◆ **Written task**
Set down word for word each line from the start of the listing through the line that contains "Cloud Rap/Hip Hop", both included.

◆ **Data for processing**
---+---

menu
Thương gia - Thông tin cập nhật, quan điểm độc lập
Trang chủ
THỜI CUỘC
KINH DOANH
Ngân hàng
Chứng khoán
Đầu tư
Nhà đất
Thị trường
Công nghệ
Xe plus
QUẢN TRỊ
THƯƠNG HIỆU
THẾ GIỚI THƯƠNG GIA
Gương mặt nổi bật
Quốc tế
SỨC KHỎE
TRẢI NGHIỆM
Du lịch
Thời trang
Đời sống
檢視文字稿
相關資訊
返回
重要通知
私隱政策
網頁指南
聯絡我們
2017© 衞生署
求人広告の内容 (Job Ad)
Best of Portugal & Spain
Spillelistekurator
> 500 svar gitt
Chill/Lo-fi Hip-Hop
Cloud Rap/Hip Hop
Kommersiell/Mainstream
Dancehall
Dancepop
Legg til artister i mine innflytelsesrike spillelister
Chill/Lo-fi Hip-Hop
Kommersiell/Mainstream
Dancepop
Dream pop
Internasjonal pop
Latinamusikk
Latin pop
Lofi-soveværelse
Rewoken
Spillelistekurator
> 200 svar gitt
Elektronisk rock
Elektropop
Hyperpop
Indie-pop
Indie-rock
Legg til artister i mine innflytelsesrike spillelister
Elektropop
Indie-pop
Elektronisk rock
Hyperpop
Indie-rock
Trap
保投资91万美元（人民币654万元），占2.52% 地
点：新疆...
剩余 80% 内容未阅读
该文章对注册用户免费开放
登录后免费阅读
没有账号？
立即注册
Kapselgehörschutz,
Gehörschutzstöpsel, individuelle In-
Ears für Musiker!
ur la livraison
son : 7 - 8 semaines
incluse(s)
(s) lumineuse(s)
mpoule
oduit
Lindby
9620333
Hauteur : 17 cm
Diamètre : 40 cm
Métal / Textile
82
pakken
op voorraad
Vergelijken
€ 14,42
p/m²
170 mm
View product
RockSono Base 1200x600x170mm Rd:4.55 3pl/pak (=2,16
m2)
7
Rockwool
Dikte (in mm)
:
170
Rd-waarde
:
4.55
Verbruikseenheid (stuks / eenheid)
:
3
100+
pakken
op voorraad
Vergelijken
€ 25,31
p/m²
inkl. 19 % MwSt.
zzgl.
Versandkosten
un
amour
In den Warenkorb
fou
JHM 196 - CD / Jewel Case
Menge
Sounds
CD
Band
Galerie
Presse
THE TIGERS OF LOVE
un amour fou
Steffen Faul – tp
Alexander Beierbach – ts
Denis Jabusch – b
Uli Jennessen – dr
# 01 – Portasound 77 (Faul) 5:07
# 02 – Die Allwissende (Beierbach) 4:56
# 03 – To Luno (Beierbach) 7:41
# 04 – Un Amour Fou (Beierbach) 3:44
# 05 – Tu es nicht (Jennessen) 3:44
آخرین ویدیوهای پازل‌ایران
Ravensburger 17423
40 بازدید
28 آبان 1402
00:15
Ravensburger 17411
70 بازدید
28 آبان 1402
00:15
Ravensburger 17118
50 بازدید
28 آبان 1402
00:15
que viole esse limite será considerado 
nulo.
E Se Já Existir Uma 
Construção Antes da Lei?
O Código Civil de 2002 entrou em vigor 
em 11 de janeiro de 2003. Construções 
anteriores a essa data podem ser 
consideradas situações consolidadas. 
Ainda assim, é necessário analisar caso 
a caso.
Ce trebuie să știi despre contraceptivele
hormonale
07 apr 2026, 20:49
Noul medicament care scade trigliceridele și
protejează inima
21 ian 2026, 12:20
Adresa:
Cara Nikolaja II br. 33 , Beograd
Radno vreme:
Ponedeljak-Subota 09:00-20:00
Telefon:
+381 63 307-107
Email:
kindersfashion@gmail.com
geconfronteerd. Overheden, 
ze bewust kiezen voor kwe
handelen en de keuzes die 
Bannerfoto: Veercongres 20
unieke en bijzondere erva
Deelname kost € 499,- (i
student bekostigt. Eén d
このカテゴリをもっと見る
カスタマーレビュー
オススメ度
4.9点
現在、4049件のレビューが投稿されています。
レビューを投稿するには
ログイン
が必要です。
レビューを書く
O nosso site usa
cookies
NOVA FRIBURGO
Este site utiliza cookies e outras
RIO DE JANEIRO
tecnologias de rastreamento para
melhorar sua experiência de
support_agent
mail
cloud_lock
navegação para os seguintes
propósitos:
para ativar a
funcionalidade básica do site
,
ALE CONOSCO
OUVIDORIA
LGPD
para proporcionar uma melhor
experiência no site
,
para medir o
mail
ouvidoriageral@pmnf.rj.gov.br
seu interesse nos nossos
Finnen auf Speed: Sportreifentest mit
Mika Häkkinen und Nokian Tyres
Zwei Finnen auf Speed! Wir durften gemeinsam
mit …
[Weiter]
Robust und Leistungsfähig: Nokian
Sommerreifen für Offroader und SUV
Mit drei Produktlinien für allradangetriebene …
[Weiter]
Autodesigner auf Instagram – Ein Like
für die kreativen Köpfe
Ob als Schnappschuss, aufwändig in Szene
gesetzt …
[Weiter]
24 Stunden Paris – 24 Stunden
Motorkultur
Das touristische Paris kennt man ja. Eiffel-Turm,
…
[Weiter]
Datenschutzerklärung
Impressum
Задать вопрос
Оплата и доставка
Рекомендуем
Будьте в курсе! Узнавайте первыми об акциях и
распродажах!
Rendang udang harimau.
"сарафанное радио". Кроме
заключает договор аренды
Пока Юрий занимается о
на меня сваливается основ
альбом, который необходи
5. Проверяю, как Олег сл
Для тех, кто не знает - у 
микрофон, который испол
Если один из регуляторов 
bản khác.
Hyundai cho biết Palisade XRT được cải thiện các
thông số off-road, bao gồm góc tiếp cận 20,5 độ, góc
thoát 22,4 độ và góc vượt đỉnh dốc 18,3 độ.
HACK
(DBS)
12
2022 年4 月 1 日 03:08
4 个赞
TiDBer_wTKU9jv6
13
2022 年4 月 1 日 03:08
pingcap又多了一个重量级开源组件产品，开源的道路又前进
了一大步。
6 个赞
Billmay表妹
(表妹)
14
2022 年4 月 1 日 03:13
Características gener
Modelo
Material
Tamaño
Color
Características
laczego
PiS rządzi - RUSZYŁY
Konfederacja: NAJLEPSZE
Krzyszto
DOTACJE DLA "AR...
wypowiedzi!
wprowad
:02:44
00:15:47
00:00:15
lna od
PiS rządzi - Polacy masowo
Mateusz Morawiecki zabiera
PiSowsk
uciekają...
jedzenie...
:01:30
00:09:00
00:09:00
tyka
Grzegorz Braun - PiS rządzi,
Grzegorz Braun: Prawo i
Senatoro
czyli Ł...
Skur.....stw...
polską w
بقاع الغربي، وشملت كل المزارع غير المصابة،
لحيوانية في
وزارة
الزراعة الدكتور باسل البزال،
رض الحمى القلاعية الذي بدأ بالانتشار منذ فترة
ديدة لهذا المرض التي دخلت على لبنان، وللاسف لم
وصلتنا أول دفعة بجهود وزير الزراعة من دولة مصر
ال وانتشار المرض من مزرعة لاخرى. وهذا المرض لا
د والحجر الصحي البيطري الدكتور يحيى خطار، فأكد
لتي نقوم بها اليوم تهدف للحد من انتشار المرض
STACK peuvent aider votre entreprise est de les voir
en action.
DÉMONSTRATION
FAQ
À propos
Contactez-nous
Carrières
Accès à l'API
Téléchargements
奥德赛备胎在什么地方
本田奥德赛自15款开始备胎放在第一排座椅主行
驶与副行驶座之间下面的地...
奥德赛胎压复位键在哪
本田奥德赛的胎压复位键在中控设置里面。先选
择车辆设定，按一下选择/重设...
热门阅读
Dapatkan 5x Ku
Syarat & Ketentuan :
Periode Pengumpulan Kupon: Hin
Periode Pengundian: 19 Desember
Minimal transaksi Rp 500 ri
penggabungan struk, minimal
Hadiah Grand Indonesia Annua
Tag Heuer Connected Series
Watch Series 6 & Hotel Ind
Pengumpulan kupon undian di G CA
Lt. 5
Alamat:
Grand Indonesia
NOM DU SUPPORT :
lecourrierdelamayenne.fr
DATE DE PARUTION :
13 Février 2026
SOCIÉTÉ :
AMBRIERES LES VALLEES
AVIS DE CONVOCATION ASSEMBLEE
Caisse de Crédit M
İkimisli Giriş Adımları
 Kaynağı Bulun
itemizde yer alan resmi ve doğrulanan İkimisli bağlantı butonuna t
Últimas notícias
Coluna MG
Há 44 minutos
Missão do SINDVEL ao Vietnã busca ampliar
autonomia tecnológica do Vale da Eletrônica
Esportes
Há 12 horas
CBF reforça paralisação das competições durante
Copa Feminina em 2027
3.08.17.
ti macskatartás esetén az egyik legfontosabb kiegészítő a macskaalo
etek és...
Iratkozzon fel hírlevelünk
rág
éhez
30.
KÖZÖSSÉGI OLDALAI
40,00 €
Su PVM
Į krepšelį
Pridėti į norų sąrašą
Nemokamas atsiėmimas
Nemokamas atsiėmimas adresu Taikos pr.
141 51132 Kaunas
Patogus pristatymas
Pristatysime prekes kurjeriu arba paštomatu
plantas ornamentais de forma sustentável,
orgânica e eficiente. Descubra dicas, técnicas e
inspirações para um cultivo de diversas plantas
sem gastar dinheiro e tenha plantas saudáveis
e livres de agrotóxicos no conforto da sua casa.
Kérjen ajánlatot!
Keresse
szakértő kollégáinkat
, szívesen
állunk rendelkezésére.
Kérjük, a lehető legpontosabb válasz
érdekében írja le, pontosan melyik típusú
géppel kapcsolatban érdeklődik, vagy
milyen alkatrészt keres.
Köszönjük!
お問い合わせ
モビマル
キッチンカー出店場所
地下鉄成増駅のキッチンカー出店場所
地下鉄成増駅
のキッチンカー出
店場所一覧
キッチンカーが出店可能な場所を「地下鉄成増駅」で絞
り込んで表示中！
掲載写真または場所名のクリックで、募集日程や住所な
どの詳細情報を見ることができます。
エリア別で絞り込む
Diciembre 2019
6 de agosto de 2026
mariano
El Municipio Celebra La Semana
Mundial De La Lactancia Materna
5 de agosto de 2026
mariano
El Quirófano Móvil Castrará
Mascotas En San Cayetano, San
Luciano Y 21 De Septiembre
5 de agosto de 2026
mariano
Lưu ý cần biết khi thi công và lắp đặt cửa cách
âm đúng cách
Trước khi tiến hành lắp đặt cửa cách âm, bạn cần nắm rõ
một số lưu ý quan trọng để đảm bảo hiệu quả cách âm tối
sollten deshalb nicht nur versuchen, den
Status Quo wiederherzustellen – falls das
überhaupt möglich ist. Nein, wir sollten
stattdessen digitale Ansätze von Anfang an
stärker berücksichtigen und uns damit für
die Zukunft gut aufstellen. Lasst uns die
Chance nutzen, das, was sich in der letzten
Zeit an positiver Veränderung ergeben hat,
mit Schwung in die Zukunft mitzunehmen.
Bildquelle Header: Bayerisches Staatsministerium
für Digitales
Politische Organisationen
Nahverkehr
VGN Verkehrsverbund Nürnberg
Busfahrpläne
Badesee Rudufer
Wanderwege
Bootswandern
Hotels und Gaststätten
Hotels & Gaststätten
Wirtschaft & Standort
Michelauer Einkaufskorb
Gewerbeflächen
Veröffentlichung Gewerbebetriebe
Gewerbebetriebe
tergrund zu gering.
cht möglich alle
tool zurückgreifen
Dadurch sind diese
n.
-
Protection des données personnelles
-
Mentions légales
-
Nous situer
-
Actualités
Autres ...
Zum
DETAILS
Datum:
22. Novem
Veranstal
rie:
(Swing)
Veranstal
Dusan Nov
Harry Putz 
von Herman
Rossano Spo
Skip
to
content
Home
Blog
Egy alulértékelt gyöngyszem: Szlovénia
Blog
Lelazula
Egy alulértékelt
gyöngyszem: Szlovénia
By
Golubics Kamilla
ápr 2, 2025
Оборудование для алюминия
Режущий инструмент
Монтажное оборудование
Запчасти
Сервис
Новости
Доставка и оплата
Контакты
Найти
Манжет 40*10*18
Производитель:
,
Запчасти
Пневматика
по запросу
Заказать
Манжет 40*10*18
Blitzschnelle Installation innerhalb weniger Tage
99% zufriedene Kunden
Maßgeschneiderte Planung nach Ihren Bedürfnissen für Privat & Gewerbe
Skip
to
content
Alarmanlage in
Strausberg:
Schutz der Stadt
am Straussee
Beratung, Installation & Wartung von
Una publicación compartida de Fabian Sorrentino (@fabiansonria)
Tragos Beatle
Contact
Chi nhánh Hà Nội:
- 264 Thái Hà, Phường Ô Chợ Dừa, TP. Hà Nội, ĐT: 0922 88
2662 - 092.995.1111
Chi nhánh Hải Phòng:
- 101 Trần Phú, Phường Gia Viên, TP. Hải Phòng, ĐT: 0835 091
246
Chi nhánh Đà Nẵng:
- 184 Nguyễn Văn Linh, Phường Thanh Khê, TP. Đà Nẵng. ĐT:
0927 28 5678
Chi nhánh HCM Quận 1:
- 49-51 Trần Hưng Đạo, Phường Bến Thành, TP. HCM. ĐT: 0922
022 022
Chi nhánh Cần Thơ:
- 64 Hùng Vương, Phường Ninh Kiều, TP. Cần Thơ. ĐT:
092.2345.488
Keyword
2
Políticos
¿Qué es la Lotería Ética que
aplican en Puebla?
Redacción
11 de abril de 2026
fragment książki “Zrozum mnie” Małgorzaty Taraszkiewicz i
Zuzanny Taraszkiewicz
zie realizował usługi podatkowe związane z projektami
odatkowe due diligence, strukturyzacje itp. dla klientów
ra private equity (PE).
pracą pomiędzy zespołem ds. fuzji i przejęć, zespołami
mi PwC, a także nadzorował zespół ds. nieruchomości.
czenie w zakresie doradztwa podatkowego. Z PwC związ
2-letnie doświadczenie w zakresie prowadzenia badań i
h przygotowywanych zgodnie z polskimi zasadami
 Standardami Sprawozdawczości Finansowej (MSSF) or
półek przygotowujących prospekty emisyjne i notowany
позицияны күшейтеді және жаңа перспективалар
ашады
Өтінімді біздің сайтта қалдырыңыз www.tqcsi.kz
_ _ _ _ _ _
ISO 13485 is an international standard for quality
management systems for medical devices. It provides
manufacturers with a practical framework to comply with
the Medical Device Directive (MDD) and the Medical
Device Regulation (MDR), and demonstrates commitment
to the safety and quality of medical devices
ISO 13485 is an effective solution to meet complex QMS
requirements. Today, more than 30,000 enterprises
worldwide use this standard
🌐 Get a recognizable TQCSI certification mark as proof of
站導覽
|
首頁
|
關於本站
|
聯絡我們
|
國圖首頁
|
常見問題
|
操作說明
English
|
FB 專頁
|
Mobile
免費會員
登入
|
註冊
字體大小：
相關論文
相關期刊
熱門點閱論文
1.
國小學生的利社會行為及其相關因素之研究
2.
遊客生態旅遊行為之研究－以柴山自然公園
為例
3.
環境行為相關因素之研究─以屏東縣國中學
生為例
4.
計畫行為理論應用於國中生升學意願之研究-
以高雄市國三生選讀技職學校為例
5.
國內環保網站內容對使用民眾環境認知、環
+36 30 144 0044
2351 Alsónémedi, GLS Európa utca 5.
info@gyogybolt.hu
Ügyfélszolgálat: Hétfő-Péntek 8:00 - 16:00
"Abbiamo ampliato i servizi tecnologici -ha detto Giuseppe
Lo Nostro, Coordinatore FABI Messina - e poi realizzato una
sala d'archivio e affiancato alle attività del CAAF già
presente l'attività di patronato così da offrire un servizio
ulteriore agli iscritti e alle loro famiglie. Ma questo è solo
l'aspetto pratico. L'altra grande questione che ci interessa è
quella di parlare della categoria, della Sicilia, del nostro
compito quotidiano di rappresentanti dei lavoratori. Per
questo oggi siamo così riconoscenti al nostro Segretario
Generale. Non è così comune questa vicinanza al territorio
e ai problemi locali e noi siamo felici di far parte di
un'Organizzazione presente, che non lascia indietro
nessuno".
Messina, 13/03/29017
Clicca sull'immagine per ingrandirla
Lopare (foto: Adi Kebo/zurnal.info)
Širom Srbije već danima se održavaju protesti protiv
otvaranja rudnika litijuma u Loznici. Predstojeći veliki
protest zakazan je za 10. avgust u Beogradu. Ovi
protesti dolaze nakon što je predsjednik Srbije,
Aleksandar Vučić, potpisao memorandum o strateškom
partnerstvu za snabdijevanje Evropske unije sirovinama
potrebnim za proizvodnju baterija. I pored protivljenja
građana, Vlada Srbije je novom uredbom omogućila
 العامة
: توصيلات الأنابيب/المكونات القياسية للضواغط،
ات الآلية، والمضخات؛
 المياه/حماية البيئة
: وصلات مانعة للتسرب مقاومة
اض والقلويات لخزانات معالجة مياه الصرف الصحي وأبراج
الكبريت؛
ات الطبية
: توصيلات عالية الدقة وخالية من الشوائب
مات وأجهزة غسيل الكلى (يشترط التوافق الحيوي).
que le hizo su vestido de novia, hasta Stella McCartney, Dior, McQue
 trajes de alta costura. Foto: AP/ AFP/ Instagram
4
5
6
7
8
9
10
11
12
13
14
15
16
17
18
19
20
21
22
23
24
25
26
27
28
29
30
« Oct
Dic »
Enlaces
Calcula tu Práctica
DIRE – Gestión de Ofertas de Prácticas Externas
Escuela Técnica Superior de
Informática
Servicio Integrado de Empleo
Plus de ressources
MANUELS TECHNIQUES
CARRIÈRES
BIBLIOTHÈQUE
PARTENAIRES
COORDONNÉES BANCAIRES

---+---

◆ **Exercise response**
menu
Thương gia - Thông tin cập nhật, quan điểm độc lập
Trang chủ
THỜI CUỘC
KINH DOANH
Ngân hàng
Chứng khoán
Đầu tư
Nhà đất
Thị trường
Công nghệ
Xe plus
QUẢN TRỊ
THƯƠNG HIỆU
THẾ GIỚI THƯƠNG GIA
Gương mặt nổi bật
Quốc tế
SỨC KHỎE
TRẢI NGHIỆM
Du lịch
Thời trang
Đời sống
檢視文字稿
相關資訊
返回
重要通知
私隱政策
網頁指南
聯絡我們
2017© 衞生署
求人広告の内容 (Job Ad)
Best of Portugal & Spain
Spillelistekurator
> 500 svar gitt
Chill/Lo-fi Hip-Hop
Cloud Rap/Hip Hop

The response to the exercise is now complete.